* DATA PROVIDED:
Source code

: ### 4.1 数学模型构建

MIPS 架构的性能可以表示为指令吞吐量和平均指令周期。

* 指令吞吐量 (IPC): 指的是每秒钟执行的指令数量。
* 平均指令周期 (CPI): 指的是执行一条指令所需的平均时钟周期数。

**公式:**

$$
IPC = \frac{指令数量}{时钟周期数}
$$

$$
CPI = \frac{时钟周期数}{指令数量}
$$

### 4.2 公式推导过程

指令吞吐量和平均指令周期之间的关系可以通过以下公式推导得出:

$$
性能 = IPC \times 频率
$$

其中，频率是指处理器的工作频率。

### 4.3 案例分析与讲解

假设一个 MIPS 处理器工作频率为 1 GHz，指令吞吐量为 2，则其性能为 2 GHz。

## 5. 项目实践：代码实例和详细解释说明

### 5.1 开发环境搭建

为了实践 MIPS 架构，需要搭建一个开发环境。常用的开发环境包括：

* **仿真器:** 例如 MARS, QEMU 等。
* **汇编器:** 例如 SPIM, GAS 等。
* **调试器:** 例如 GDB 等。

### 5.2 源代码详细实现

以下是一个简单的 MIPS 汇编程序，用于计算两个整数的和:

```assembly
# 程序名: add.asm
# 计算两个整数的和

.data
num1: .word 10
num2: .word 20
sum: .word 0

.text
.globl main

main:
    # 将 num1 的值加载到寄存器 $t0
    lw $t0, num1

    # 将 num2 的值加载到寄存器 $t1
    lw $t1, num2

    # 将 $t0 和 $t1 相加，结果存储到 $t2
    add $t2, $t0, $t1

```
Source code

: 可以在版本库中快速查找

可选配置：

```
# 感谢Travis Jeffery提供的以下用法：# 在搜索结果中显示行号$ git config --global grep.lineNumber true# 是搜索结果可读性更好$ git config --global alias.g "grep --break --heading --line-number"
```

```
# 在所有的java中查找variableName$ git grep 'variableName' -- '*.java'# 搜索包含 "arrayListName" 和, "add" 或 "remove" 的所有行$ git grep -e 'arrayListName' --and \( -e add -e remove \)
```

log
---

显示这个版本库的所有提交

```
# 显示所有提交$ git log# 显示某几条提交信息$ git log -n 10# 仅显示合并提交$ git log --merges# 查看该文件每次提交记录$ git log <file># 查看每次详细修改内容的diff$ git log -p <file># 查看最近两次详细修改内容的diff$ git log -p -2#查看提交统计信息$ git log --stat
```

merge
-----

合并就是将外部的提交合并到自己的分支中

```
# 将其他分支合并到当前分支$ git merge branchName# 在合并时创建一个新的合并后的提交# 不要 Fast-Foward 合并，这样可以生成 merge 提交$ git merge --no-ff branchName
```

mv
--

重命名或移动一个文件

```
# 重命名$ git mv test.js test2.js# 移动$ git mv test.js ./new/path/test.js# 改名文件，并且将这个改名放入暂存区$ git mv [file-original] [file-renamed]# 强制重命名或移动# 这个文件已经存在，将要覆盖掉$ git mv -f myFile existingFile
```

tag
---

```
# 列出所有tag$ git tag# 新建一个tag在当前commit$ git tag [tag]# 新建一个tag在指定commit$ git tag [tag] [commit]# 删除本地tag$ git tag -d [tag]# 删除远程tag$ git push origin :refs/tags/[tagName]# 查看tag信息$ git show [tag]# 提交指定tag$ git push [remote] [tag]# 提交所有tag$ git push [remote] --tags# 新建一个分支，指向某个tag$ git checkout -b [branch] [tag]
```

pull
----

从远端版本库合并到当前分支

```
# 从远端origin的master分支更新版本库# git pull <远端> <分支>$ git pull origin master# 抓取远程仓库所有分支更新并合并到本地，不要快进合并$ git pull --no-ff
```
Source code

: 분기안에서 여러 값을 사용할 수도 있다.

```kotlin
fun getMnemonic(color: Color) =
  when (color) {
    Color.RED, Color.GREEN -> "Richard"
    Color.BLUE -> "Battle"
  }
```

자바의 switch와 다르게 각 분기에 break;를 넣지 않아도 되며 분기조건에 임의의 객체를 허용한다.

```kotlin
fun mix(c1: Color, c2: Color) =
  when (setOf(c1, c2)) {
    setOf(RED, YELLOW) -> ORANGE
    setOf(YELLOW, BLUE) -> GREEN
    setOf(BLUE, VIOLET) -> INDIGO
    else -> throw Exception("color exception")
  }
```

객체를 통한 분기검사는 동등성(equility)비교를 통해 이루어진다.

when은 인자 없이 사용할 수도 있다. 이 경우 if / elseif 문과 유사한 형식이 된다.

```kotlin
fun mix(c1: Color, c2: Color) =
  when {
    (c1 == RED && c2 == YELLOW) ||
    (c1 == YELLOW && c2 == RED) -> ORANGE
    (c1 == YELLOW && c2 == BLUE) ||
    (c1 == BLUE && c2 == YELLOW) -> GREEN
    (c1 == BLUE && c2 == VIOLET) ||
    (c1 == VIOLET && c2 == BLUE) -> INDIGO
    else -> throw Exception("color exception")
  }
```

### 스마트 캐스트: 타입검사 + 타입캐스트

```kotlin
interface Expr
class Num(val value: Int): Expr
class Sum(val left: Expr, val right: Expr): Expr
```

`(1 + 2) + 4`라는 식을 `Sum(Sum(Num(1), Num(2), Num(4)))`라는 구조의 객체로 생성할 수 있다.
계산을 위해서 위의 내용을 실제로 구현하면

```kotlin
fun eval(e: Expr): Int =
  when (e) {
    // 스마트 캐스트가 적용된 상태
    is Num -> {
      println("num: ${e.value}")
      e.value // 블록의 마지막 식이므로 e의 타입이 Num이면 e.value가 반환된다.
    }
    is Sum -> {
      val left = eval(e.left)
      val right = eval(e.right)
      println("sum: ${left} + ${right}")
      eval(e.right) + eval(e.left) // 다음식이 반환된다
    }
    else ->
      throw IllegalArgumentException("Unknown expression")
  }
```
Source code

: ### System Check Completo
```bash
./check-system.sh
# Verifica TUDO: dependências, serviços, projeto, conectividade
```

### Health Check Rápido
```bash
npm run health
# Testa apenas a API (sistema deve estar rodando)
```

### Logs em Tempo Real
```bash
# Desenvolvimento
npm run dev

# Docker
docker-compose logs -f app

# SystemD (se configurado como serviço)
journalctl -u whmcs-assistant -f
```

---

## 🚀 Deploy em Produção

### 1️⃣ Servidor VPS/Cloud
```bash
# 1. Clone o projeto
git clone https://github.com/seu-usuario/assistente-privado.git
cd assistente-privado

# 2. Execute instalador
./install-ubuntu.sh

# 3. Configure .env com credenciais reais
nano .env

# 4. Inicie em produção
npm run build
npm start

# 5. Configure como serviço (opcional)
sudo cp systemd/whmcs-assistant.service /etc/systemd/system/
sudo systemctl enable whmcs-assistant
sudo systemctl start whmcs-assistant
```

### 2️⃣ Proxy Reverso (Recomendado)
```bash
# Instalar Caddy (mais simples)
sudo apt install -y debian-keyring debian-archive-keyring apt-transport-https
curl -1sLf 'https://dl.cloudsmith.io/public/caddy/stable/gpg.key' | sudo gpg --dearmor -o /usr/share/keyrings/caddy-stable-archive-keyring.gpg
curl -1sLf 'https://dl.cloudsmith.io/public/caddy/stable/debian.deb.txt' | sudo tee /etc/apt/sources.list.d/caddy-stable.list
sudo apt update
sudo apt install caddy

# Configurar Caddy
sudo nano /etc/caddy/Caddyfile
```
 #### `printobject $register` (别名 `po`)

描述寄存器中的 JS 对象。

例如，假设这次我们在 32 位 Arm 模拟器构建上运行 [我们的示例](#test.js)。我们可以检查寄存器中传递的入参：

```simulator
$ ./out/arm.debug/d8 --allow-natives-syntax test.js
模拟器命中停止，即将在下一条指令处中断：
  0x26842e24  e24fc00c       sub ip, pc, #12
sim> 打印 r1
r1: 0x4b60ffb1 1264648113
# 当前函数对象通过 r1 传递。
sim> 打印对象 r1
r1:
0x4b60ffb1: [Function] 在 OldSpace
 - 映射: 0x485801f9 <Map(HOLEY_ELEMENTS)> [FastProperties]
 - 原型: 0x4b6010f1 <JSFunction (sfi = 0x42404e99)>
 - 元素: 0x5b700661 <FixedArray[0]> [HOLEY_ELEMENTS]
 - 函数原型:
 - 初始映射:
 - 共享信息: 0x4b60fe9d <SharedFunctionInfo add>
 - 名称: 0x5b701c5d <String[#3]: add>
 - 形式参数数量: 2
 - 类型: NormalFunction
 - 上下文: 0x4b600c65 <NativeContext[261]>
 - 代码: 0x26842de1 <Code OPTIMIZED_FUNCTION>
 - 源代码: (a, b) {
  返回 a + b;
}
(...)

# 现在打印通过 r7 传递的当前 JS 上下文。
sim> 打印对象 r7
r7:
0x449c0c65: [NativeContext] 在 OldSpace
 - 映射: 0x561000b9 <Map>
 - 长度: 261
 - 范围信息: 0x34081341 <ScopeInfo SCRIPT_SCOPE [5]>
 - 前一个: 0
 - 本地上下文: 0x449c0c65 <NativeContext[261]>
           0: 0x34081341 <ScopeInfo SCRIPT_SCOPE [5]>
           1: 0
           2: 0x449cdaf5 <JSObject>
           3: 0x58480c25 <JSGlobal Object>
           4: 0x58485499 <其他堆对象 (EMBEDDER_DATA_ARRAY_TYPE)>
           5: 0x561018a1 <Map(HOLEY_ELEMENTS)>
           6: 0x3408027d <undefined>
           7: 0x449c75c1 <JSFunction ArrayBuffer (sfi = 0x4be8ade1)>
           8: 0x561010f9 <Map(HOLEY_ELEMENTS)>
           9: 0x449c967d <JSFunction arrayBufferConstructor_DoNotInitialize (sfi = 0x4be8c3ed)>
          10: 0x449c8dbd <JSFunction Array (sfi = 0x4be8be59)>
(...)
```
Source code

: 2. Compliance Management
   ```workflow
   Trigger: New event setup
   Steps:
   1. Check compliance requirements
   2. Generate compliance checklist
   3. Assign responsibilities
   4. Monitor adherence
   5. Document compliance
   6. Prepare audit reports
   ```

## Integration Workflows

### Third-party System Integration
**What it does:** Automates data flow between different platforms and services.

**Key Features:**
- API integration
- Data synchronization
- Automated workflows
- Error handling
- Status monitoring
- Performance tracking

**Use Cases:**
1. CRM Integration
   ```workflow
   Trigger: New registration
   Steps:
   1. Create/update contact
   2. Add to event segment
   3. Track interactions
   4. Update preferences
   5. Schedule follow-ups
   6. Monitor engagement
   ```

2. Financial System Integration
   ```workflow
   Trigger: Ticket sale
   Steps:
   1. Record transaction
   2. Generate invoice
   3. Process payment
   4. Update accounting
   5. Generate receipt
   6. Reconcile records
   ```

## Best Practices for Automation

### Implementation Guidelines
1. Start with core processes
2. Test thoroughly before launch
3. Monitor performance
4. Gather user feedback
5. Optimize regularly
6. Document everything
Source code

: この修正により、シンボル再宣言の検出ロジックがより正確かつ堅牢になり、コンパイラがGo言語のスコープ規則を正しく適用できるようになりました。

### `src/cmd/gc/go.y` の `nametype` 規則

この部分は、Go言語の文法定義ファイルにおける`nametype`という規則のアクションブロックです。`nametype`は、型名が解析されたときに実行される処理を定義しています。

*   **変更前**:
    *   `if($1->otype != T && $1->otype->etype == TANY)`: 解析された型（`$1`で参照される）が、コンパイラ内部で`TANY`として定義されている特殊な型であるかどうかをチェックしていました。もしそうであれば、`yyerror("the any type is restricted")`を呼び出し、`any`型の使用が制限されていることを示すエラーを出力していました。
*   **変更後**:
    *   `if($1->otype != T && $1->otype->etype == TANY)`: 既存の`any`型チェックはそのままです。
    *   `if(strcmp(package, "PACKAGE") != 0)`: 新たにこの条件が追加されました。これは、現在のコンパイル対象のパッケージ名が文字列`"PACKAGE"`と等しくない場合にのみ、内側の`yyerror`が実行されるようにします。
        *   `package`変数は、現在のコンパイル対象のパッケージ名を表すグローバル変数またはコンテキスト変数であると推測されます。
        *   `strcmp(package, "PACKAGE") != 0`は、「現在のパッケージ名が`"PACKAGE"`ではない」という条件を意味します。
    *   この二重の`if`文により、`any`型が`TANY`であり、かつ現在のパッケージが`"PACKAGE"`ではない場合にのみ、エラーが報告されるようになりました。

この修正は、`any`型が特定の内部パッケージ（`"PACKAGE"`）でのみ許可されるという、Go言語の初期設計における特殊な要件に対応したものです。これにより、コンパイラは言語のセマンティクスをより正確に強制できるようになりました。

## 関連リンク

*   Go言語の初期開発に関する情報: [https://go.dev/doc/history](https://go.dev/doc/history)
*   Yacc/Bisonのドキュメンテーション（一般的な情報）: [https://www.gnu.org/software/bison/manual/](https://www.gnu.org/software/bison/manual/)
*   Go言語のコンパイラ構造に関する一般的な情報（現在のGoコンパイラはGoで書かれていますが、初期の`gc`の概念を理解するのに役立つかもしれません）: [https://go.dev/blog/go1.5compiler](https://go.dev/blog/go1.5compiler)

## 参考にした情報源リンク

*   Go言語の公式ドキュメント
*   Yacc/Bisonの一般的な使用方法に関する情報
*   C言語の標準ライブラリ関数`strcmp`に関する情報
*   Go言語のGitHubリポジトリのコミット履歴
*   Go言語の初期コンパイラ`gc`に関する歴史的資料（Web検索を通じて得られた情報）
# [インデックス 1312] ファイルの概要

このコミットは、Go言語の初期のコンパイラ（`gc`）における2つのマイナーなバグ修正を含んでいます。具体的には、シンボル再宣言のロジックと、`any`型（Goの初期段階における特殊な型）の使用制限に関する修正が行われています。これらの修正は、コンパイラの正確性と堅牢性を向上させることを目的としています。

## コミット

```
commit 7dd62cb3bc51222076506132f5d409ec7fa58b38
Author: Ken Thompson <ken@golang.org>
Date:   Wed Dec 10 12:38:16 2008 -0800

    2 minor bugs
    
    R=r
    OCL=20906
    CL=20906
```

* WHAT YOU WILL DO: Look through the listing above and copy each line with the word "archive" in it.

* EXERCISE OUTPUT:
sudo apt install -y debian-keyring debian-archive-keyring apt-transport-https
curl -1sLf 'https://dl.cloudsmith.io/public/caddy/stable/gpg.key' | sudo gpg --dearmor -o /usr/share/keyrings/caddy-stable-archive-keyring.gpg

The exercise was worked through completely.